High speed buffer so far has been the only thing that works for me on black finishes. But it is also easy to burn the paint if not done properly :mad:

No, you can definitely get a good finish from a "slow" speed buffer, it doesn't take thousands of RPMs to buff out minor scratches if you're using the right cleaner wax or polish, just have to find that perfect grit

the two black bottles in the photo are 3M machine polish. I've been spot testing all over the car my various cleaners/polishes and that did an amazing job by hand. Need to do more testing before going over the whole car but it looks promising so far. Tried some Meguiars medium cut cleaner (far left in photo) and that was way too harsh but the 3M buffed out the swirls.

I told wifey I promised not to buy anymore waxes until I used up some of the bottles I already have. If I find something that works as well as I remember Zanio working I'll post it here.

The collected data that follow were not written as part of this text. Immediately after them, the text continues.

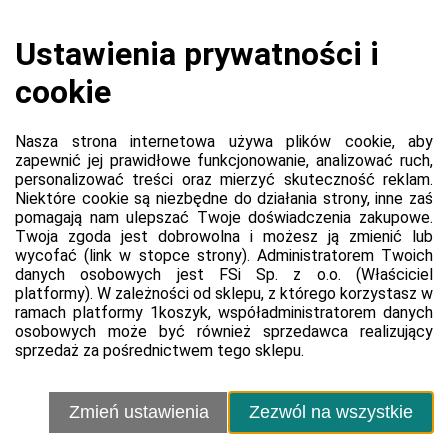
Koszyk jest pusty
0,00 zł
Razem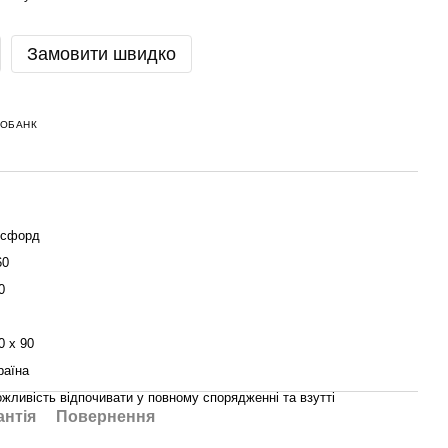
Замовити швидко
НОБАНК
сфорд
60
0
0 х 90
раїна
жливість відпочивати у повному спорядженні та взутті
антія
Повернення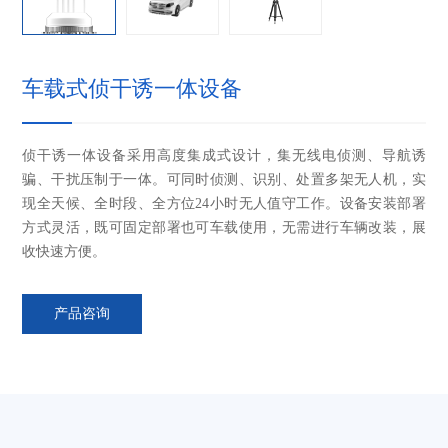
车载式侦干诱一体设备
侦干诱一体设备采用高度集成式设计，集无线电侦测、导航诱
骗、干扰压制于一体。可同时侦测、识别、处置多架无人机，实
现全天候、全时段、全方位24小时无人值守工作。设备安装部署
方式灵活，既可固定部署也可车载使用，无需进行车辆改装，展
收快速方便。
产品咨询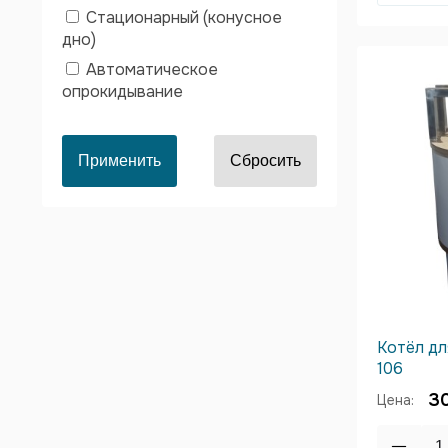
Стационарный (конусное
дно)
Автоматическое
опрокидывание
Котёл дл
106
3
Цена:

986_inquiry 12-03-2011 06:16 AM

Quote:

Originally Posted by Ghostrider 310 (Post 266710)
IMO, a proper fix is going to include shooting the entire hood, unless it's basalt metallic, being black might be your friend, it's got to be easier to blend in than other exotic colors.

right, but I'd hate to have the hood shot for every new paint chip, it would be in the shop every few months if I did that.

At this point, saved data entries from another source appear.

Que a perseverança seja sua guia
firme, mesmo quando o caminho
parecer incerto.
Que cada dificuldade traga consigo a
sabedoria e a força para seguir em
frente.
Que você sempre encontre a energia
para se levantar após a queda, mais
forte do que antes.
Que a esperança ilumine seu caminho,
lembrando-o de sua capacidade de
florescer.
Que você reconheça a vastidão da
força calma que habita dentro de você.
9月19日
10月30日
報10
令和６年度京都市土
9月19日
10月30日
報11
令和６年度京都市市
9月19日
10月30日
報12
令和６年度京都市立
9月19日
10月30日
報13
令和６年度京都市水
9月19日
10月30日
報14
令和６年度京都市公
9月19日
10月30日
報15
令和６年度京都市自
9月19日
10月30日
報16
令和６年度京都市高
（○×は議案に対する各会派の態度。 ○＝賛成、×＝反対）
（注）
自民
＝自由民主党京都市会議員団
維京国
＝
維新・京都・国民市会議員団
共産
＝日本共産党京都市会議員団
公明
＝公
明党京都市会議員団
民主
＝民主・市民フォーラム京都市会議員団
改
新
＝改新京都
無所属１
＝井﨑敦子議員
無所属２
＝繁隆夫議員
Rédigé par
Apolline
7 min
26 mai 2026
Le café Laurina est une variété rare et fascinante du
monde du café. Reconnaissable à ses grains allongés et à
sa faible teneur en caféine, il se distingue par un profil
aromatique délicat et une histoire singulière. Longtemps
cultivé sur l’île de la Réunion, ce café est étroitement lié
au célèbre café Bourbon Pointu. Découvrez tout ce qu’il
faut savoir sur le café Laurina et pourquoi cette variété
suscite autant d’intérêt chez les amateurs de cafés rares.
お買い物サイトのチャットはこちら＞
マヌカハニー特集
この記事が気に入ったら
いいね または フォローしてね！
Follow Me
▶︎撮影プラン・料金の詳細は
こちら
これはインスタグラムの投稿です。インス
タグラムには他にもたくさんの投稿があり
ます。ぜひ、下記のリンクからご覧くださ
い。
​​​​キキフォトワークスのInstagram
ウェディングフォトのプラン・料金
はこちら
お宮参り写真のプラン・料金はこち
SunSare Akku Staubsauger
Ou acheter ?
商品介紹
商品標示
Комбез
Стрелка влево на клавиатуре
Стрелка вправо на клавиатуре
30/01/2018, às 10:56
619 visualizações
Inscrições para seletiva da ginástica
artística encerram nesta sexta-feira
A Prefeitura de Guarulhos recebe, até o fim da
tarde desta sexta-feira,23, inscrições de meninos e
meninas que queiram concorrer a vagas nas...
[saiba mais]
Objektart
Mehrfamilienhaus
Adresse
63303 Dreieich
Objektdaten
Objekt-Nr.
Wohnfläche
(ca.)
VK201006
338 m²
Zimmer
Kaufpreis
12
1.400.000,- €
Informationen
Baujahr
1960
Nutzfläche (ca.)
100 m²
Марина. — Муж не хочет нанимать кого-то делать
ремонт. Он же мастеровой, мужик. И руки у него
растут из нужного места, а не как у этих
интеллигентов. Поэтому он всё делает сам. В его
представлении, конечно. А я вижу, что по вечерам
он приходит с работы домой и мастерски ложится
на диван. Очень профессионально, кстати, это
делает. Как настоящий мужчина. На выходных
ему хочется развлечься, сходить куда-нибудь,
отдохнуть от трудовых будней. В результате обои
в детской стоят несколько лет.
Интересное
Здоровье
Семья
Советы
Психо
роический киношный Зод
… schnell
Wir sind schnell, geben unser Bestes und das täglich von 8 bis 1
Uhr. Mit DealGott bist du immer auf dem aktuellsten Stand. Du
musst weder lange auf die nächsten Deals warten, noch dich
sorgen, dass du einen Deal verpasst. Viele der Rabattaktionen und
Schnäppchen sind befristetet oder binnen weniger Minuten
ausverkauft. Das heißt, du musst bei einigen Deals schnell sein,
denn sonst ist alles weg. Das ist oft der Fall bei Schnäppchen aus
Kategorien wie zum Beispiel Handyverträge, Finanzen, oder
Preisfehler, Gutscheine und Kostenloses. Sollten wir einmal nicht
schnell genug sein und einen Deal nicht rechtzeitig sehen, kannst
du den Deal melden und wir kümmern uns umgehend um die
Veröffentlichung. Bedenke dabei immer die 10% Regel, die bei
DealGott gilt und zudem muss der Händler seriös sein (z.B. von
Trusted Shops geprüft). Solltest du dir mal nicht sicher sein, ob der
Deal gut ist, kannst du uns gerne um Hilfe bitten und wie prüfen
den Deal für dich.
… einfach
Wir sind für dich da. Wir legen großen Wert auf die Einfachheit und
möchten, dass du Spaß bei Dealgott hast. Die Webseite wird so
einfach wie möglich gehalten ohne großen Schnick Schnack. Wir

healthservices 12-03-2011 08:52 AM

I don't have the finesse or patience for slow speed buffer probably because I still don't know how to use it.

And as far as painting whole panels, chips are so small when it is a slightly different color it can still be hard to see, where if you do a whole panel and if it is just slightly off you notice it right away

Mrmaddbrad 12-03-2011 10:08 AM

In my opinion, I just wash my car with a dish soap (to remove all of the old wax), clay bar it, use a light cut polish (that i apply by hand), and then use turtle wax black box on it. It feels so extremely glossly, you can't see any more swirl marks, and the black box fills in all the chips on the car.

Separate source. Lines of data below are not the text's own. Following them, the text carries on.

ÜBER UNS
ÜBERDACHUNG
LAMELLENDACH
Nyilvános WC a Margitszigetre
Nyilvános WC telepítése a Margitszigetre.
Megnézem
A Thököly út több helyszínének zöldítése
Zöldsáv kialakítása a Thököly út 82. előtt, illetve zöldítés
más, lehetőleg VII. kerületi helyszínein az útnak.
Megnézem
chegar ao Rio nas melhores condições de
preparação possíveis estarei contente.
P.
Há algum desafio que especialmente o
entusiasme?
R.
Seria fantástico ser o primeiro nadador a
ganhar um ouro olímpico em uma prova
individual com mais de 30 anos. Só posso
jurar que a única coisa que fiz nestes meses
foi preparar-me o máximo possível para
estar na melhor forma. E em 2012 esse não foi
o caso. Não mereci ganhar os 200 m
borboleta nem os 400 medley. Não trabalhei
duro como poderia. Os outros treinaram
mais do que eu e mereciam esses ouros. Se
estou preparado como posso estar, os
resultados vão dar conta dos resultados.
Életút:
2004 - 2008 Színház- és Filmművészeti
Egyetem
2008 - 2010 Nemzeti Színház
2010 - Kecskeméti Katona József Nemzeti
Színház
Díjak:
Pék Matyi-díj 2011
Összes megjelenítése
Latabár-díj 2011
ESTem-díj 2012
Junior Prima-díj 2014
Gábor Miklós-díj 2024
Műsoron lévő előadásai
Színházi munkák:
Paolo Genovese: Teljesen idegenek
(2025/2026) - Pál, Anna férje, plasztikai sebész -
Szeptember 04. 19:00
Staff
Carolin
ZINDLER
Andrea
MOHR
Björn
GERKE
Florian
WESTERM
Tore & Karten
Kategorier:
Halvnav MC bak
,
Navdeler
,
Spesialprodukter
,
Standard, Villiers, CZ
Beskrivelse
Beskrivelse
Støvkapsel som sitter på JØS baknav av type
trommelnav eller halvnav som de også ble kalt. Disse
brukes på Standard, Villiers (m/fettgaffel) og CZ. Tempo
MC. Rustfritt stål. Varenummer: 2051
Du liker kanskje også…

Looks great. I always put a clear wax over the black box too. Setting 3 layers of wax. Looks beautiful. Have fun, and for EVERYTHING it should cost you about $50-$90 depending on the quality of the top layer of wax and polish. $25 for a clay bar kit, $20 for a black box.

Try it!! LOVE IT!! lol

healthservices 12-03-2011 11:37 AM

For whatever reason (not clean enough I suppose) I can never clay bar a black car correctly, and always get a stray long scratch that I later will have to spend a crap load of time on.

As for black box, we are lucky the boxer is so small, I would never be able to Black box a larger car.

That stuff is hard to buff off :(

johnsimion 12-05-2011 05:30 AM

Chip Repair
 
I had a nasty 1" scrape on the side of my Ruby Red Cayman (from dropping the hose) as well as a couple of minor chips on the hood. I tried Dr. Colorchip on it and was not happy. It didn't work on the scrape at all (not their fault, they don't claim it does) but it also didn't work very well on the hood, either. Ended up using factory touchup with "Qixx" (sp?) that I bought at an auto parts store and got beautiful results. I built up the scrape and chips by touching them up about three times until the touchup was higher than the surrounding paint (waiting a day in between) then let everything cure for a week. Then I took the extremely fine-grit sandpaper from the Qixx kit and glued it onto the eraser end of a new pencil. I then wet-sanded directly on the touchup until it brought the repair back down to the level of the paint (you want to be careful here that you aren't sanding your original paint, hence using the pencil). Then used the two kinds of polish in the Qixx kit and a fresh wax, and now you cannot see any of the previous damage unless you look for it and use a magnifying glass. No need for clear-coat although I guess you could. I have never used any kind of mechanical polisher on my car. This was obviously extremely time-consuming but I would just work on it for 15 minutes a day on weekdays after getting home from work, and it was totally complete in two weeks.

Anybody need Dr. Colorchip in "Ruby Red," I have some for sale cheap.